We defined similarity (state-coordinate) transformations and proved that they preserve the input–output map, transfer function, eigenvalues, and controllability/observability ranks. We also provided constructive SISO formulas to recover the transformation matrix \( \mathbf{T} \) from controllability or observability matrices and implemented equivalence verification workflows across Python, MATLAB/Simulink, C++, Java, and Mathematica. These results justify why canonical forms (Lesson 3) represent entire equivalence classes of realizations, and they set up the next lesson connecting state-space models to transfer functions.

12. References

  1. Kalman, R.E. (1960). Contributions to the theory of optimal control. Bol. Soc. Mat. Mexicana, 5, 102–119.

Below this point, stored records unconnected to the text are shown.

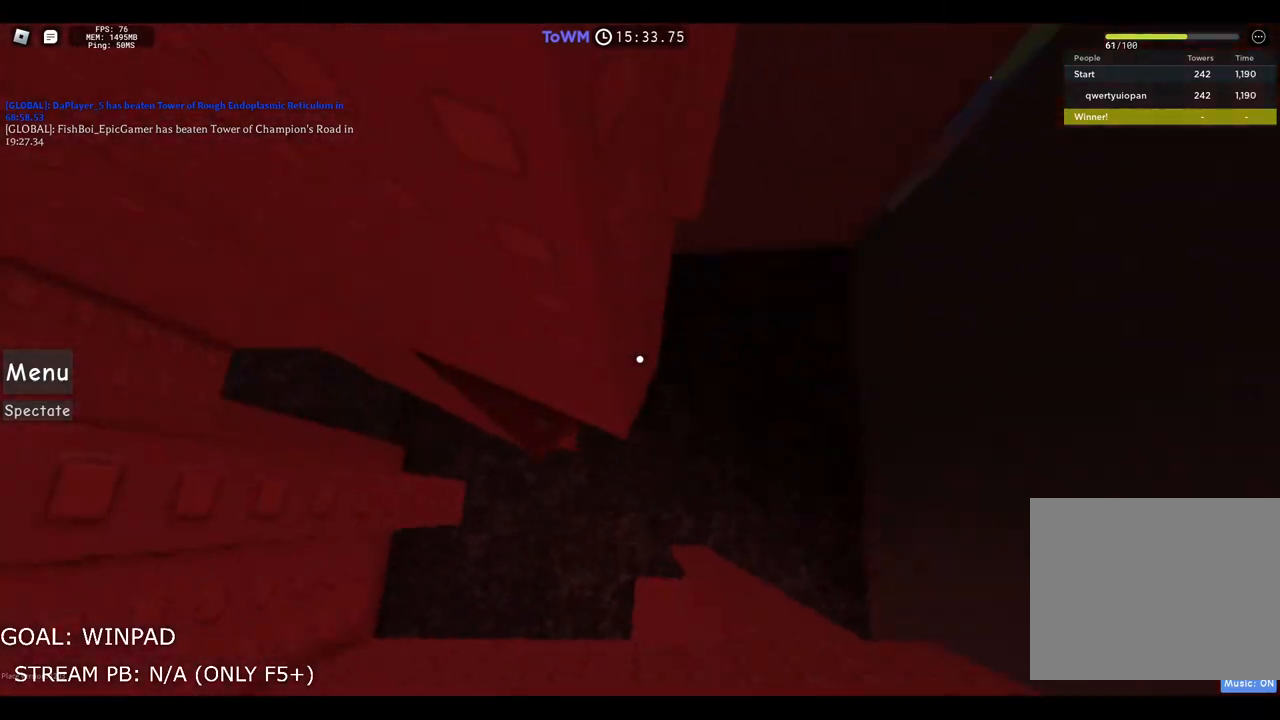
{"keys": [], "events": [[333, "a", "up"]]}
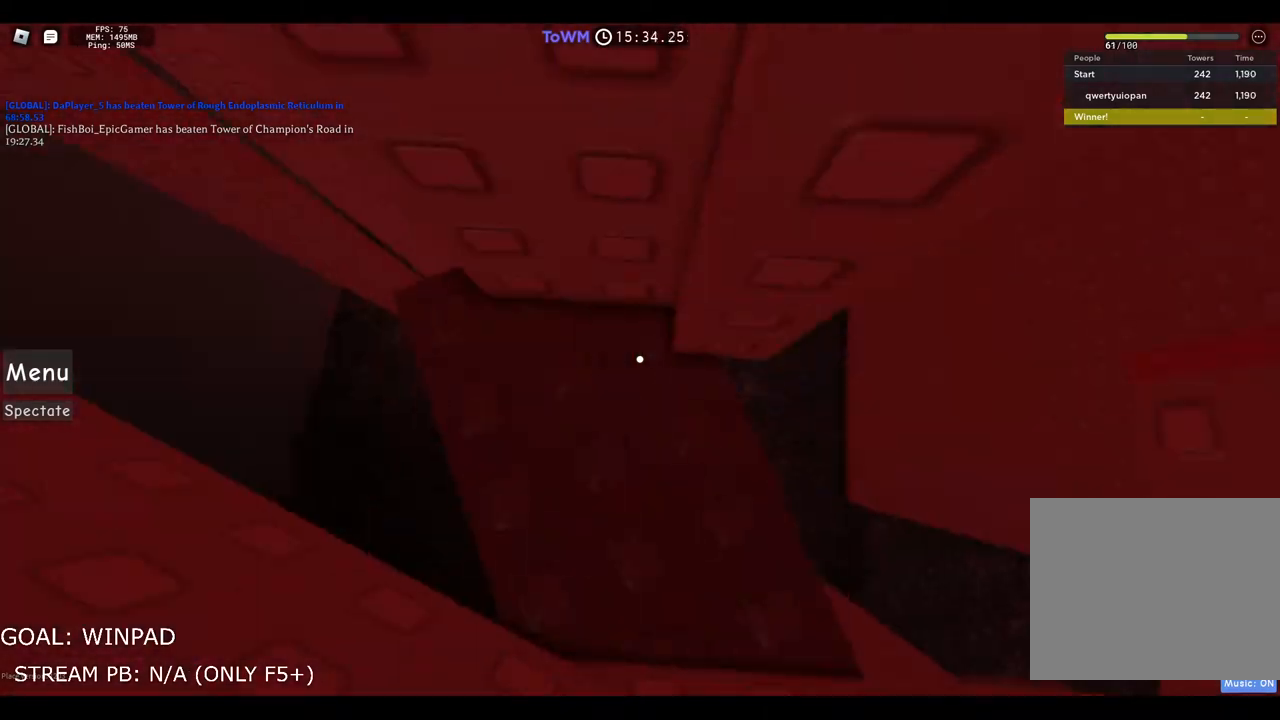
{"keys": [], "events": [[100, "d", "down"], [167, "d", "up"], [333, "w", "down"], [467, "w", "up"]]}
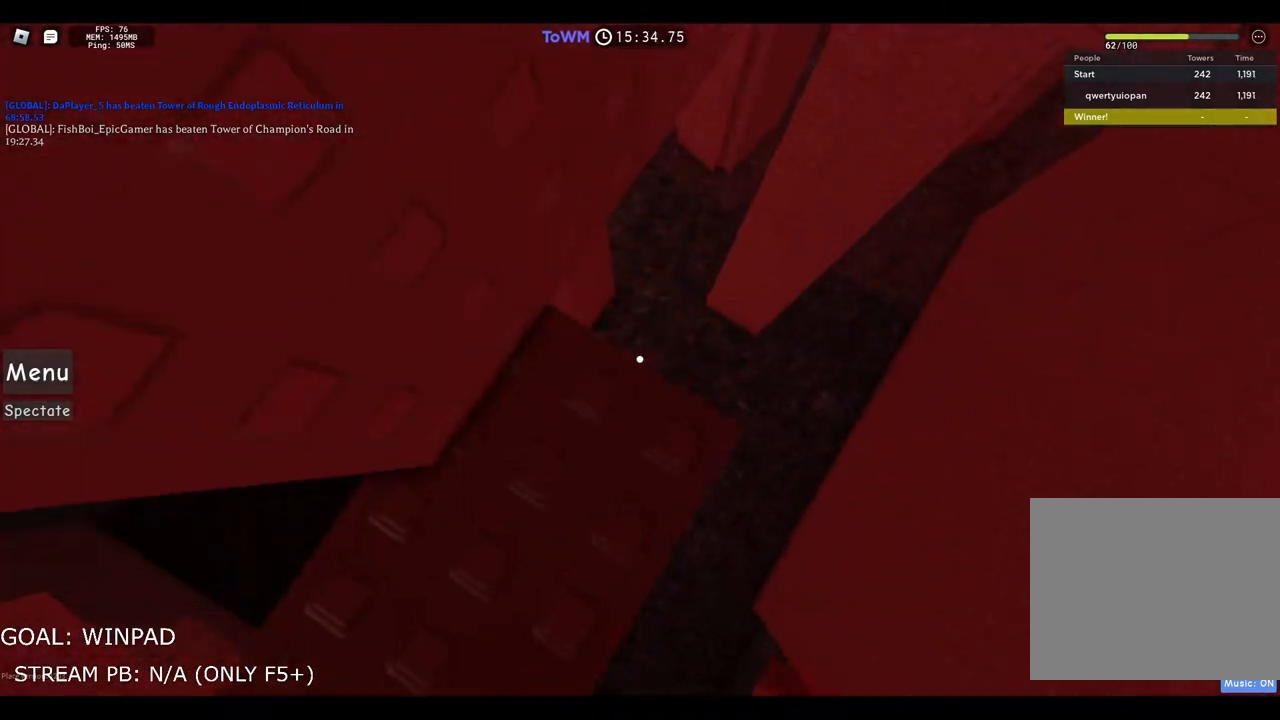
{"keys": [], "events": [[133, "w", "down"], [200, "w", "up"]]}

  2. Kalman, R.E. (1963). Mathematical description of linear dynamical systems. Journal of the Society for Industrial and Applied Mathematics, Series A: Control, 1(2), 152–192.
  3. Ho, B.L., & Kalman, R.E. (1966). Effective construction of linear state-variable models from input/output functions. Regelungstechnik, 14, 545–548.
  4. Rosenbrock, H.H. (1970). State-space and multivariable theory. Proceedings of the IEE, 117(11), 2137–2148.
  5. Wonham, W.M. (1967). On pole assignment in multi-input controllable linear systems. IEEE Transactions on Automatic Control, 12(6), 660–665.
  6. Kailath, T. (1972). The structure of linear systems. IEEE Transactions on Automatic Control, 17(4), 477–486.
  7. Silverman, L.M. (1969). Realization of linear dynamical systems. IEEE Transactions on Automatic Control, 14(6), 554–567.
  8. Glover, K. (1984). All optimal Hankel-norm approximations of linear multivariable systems and their \(L^\infty\)-error bounds. International Journal of Control, 39(6), 1115–1193.